On Dec. 3, Intelligence Squared U.S. (IQ2US) livestreamed a debate on GMOs. Monsanto’s Chief Technology Officer Dr. Robb Fraley and Alison Van Eenennaam, a genomics and biotechnology scientist at the University of California-Davis, argued the positive case for GMOs against Charles Benbrook, research professor at the Center for Sustaining Agriculture and Natural Resources, and Margaret Mellon, a science policy consultant and former senior scientist for Union of Concerned Scientists.
IQ2US is a non-partisan, nonprofit organization founded in 2006 to restore civility, reasoned analysis and constructive public discourse to today’s often biased media landscape. IQ2US reaches millions through radio, television, live streaming, podcasts and interactive digital content. It’s one of the top 25 most popular podcasts on iTunes, and has won numerous prestigious awards. With close to 100 debates, IQ2US has encouraged the public to “think twice” on a wide range of provocative topics.

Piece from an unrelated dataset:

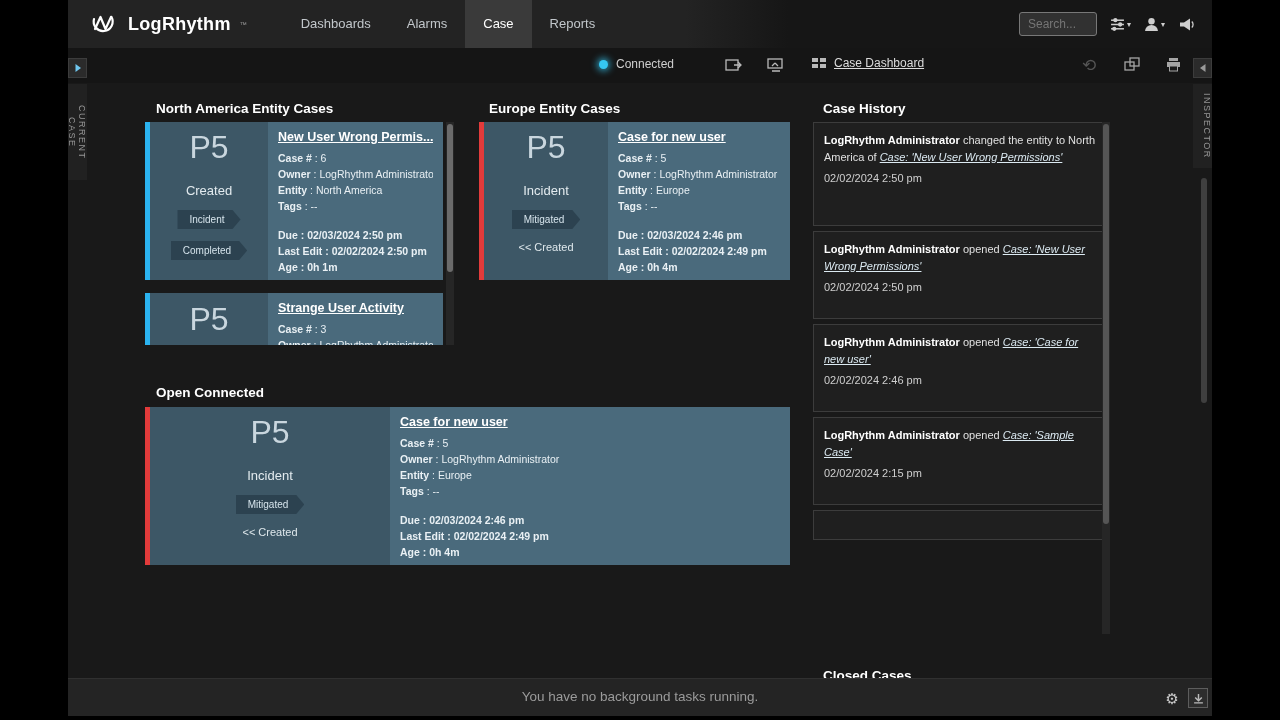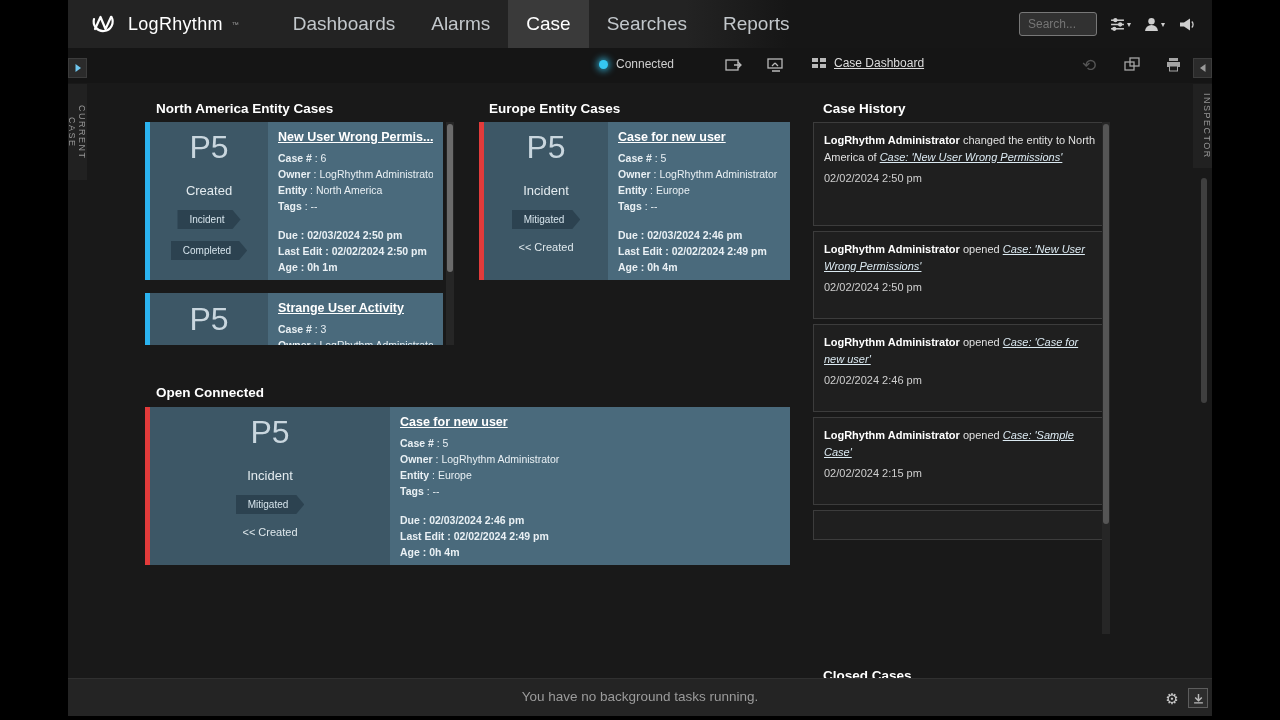"LogRhythm" .brand-text { font-weight: normal -> bold }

The debate will be broadcast by National Public Radio in the near future.
On Dec. 3, the discussion on GMOS was civil and constructive, radically different than what usually occurs on social media. It was a neutral forum, and science won hands down. A poll before the debate had 32 percent in favor of GMOS, 30 against and 38 percent undecided. After the debate, it was 60 percent in favor of GMOs, 31 against, and 9 undecided.
Robb Fraley offers his perspective on what happened:
Media coverage of the debate was extensive, including:
Popular Science: In a Face-to-Face GMO Debate, the “For” Side Wins.

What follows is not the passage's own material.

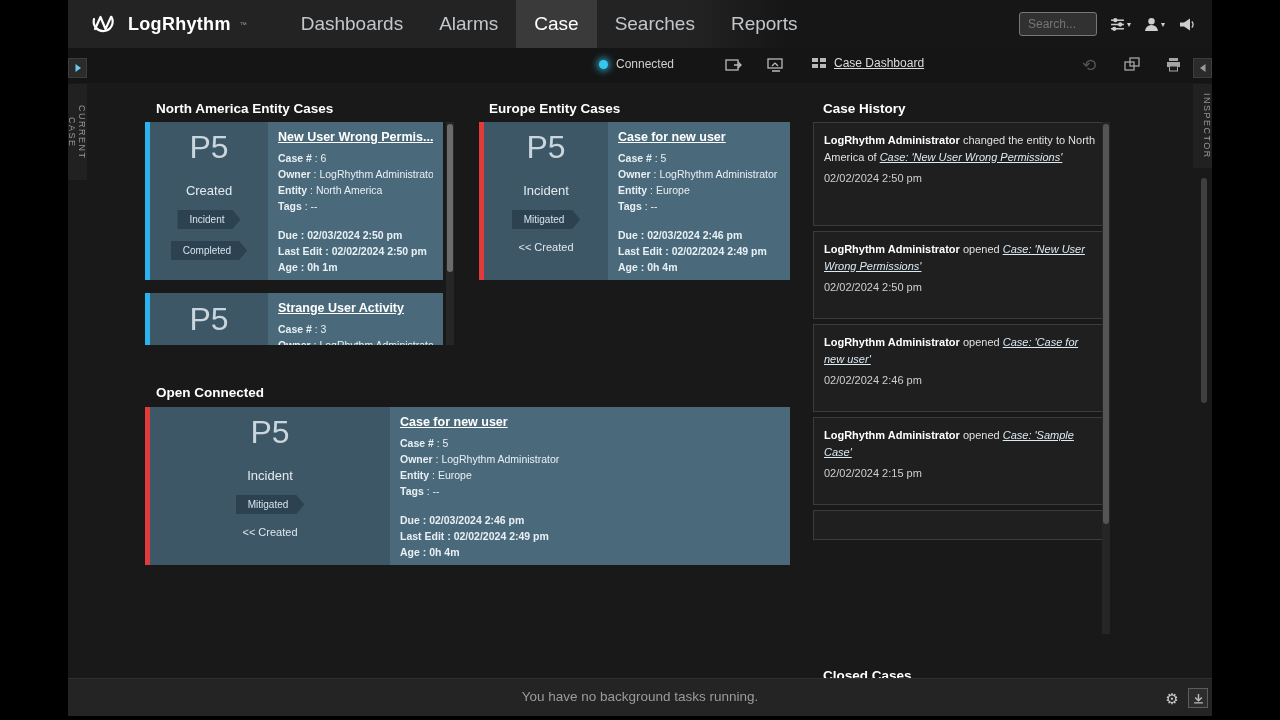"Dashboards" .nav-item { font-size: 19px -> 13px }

Genetic Literacy Project: Battle over Biotechnology – Public Backs GM Research and Farming.
Capital Press: Pro-GMO Side ‘Wins’ Online Debate.
Dr. Fraley summarized his reaction to the debate in a post on LinkedIn:
“As I prepared for the event, I noticed one of Intelligence Squared’s messages to the audience is to ‘Think Twice.’

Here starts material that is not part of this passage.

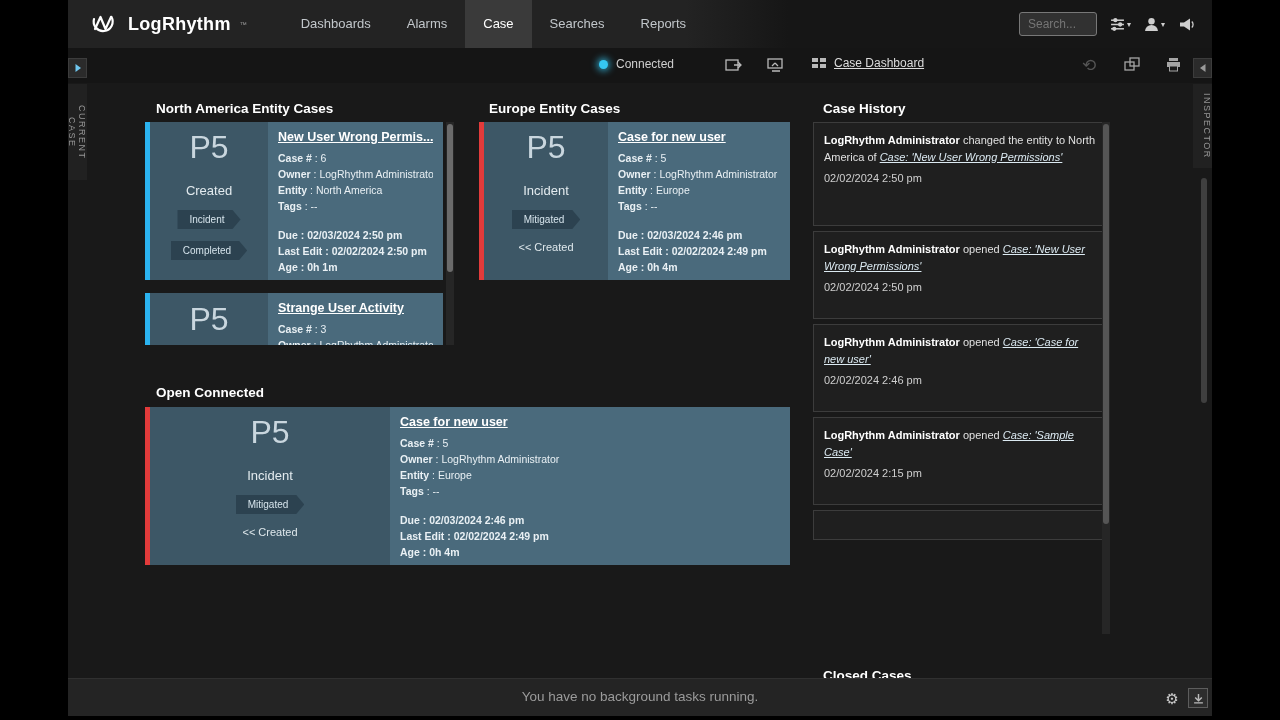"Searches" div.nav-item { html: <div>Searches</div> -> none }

“It stuck with me because the big issues of our time — climate change, population growth, food security, water scarcity — ask of us all to re-think our biases, consider multiple perspectives and engage in civilized dialogue.
“And it’s not just about pointing out differences. It’s about highlighting the areas where even adversaries on these issues actually share common ground. We all care about the environment; we all care about food security.
“The question is, how do we get to a better place?”